[Exercise directions]
Reproduce only the lines from the one containing "Строковий, Безстроковий" through the one containing "At how many", substituting "name" for "label" and leaving everything else unchanged.

[Recorded data]
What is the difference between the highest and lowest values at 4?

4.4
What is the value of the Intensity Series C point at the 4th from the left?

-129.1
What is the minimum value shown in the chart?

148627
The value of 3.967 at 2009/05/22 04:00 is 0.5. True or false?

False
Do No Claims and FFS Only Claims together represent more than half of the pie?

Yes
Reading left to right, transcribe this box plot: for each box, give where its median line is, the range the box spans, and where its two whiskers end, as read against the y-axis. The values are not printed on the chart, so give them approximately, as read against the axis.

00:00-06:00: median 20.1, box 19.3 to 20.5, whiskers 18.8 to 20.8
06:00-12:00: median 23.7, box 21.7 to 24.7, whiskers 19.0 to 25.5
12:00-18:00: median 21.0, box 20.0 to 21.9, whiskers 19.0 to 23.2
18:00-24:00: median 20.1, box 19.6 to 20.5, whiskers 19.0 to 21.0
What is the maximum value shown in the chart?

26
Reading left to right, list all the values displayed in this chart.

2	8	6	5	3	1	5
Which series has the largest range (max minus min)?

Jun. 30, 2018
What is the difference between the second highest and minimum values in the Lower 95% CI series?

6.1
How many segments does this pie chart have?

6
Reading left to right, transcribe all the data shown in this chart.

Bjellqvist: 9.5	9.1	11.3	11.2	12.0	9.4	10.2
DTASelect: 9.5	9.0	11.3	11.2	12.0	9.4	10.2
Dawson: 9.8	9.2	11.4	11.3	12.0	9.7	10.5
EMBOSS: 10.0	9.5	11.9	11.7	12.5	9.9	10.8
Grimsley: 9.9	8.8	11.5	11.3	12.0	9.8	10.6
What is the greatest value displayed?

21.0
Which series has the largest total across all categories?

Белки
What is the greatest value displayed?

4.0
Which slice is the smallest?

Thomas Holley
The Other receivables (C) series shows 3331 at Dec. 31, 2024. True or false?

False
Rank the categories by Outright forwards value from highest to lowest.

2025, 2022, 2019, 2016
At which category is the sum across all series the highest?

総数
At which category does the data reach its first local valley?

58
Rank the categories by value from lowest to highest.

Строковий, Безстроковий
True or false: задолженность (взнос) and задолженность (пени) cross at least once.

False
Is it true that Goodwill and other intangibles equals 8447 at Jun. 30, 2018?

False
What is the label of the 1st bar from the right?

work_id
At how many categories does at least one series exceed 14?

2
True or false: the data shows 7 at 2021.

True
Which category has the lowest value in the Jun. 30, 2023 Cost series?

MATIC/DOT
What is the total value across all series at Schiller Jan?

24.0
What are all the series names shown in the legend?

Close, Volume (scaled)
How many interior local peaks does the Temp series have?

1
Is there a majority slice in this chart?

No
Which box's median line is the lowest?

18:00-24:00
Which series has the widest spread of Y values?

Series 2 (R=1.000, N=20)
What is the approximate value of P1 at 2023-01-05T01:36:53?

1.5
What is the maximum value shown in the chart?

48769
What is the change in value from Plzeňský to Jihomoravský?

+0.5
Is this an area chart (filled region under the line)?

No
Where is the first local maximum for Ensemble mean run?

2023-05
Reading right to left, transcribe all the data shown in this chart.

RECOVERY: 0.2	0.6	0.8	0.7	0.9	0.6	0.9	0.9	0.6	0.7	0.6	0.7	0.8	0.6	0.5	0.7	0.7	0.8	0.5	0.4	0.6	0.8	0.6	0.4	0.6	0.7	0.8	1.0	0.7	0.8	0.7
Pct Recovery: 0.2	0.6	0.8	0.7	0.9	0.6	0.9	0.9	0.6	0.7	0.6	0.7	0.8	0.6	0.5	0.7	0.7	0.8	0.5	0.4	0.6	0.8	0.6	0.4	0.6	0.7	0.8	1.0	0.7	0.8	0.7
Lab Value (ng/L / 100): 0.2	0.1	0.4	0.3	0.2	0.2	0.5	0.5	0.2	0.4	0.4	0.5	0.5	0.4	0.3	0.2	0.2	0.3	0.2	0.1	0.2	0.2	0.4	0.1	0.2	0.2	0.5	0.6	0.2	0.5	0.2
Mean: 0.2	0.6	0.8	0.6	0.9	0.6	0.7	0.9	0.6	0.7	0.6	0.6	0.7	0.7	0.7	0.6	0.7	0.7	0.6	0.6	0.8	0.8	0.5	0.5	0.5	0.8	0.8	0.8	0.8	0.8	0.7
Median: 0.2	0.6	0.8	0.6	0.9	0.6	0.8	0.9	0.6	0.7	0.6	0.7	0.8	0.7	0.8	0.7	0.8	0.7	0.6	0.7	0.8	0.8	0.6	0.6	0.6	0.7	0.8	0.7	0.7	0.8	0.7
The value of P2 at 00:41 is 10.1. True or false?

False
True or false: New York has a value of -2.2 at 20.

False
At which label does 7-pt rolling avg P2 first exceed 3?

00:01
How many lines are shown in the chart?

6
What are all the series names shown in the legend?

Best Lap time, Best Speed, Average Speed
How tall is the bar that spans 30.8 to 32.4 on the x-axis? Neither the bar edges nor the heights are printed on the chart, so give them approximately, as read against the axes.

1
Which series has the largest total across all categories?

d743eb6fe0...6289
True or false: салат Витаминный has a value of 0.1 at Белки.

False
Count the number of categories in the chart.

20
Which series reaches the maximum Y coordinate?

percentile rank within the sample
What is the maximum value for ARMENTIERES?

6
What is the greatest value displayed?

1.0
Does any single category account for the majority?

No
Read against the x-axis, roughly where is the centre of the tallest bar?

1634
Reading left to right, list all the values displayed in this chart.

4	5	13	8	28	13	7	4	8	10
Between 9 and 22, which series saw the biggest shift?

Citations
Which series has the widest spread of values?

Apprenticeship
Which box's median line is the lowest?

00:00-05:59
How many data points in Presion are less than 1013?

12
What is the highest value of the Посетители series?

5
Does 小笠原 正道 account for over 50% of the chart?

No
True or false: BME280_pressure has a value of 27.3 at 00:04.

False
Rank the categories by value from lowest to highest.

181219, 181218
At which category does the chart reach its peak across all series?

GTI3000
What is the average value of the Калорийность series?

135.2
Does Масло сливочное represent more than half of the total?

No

[Solution to this exercise]
Строковий, Безстроковий
True or false: задолженность (взнос) and задолженность (пени) cross at least once.

False
Is it true that Goodwill and other intangibles equals 8447 at Jun. 30, 2018?

False
What is the name of the 1st bar from the right?

work_id
At how many categories does at least one series exceed 14?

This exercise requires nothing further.